Can you write out every listing below word for word, leaving out the pictures?

[Annotated region listings]
== == ==

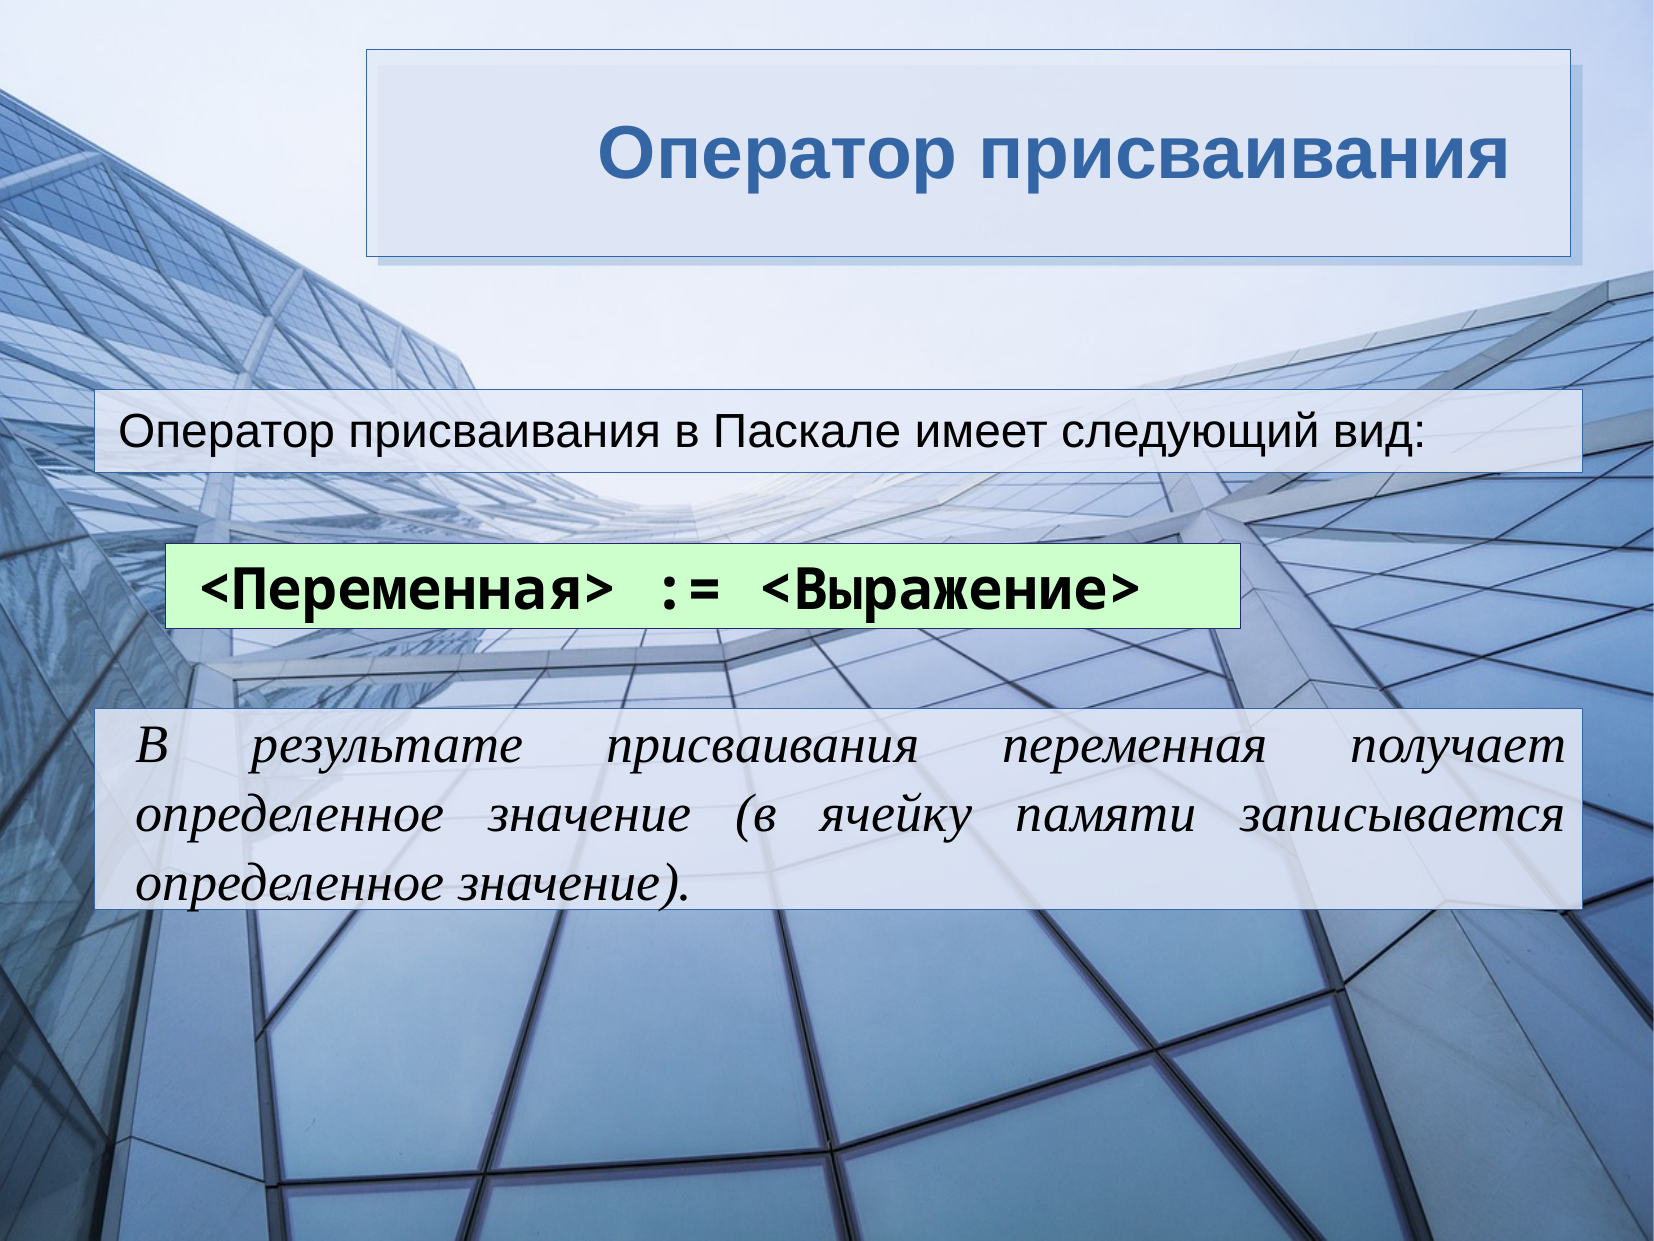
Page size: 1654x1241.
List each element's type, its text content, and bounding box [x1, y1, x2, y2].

text_box <Переменная> := <Выражение> [165, 543, 1241, 629]
text_box [377, 64, 1583, 266]
picture [0, 0, 1654, 1241]
text_box В результате присваивания переменная получает определенное значение (в ячейку памяти записывается определенное значение). [94, 708, 1583, 910]
text_box Оператор присваивания в Паскале имеет следующий вид: [94, 389, 1583, 473]
title Оператор присваивания [366, 49, 1571, 257]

== == ==

**EXERCISE SOLUTION:**
Page size: 1654x1241.
List each element's type, its text content, and bounding box [x1, y1, x2, y2].

text_box <Переменная> := <Выражение> [165, 543, 1241, 629]
text_box [377, 64, 1583, 266]
picture [0, 0, 1654, 1241]
text_box В результате присваивания переменная получает определенное значение (в ячейку памяти записывается определенное значение). [94, 708, 1583, 910]
text_box Оператор присваивания в Паскале имеет следующий вид: [94, 389, 1583, 473]
title Оператор присваивания [366, 49, 1571, 257]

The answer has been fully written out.